A half hour before it was over, we eventually made it to the party but that was all we needed to make an impression. During the pet-rock-painting activity Hailey tinted her hair red and Olivia’s predisposition to cleanliness vanished as she took to the nearest mud puddle caking her self with sludge. One parent remarked something to the effect of ‘your letting your kids make a mess of themselves?’ and I calmly retorted “that’s what a bath tub is for.” One parent-teacher-volunteer asked “what is your wife going to think when you get home?”

 

That night was dreadful.

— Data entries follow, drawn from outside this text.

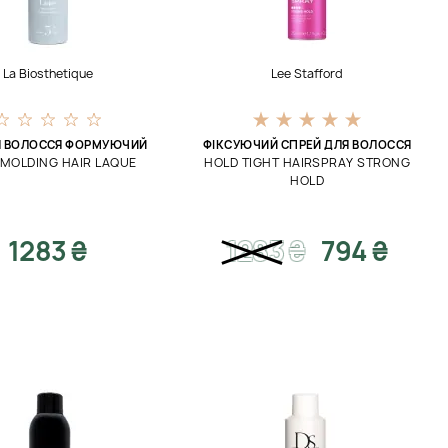
La Biosthetique
Lee Stafford
Я ВОЛОССЯ ФОРМУЮЧИЙ
ФІКСУЮЧИЙ СПРЕЙ ДЛЯ ВОЛОССЯ
 MOLDING HAIR LAQUE
HOLD TIGHT HAIRSPRAY STRONG
HOLD
1283 ₴
1283
₴
794 ₴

A combination of mommy’s absence, extreme routine alterations and my sleep deprivation/insomnia issue, (I could not sleep without Kim, it was like having an infant in the house again, my sleep so light that every little noise would provoke me to hop out of bed and check-on the kids), brought out the monster in me. I tried to get the girls back on track that night, we stayed in, had an early dinner and I had them in bed by their respected bed times. Hailey eight o’clock and Olivia by eight-thirty. Except, they didn’t fall asleep. Hailey was not so much a problem being that she is still in a crib; she just talked and eventually cried herself to sleep around nine. However Olivia’s night turned into a nightmare. She kept testing me, asking for ‘one more of this and I need that,’ also using the potty excuse several times to get out of bed. Her Disney princess watch became a huge dilemma. She wanted to sleep with it on then off then on again and then off again. I finally took it off and said that she couldn’t have it back until the morning. She howled non-stop for over an hour carrying on and on over the stupid watch. I sat in the other room and folded laundry with the TV blaring, her cries eroding my sanity. This went on until eleven o’clock. We were two prize-fighters in the twelfth round of a title bought, fatigued and stubborn, either willing to give-up the battle. I could hear her in her room; she scooted a chair over to her dresser and opened the top drawer looking to retrieve the watch. This was the knock-out punch. She has trouble getting the watch on her wrist; still sobbing she opened her door and asked for my help. I flew to her room, snatched the watch from her, I got right in her face practically head-butting her and screamed as loud as I could “no means no! You’re driving me f_ing crazy!” She took a big step backwards. Being the first time I have ever lost control and scolded her so harshly she became extremely frightened and temporarily bewildered. In the pause, I could see that I had lost her admiration and trust. Then she started to wail over and over “mommy!”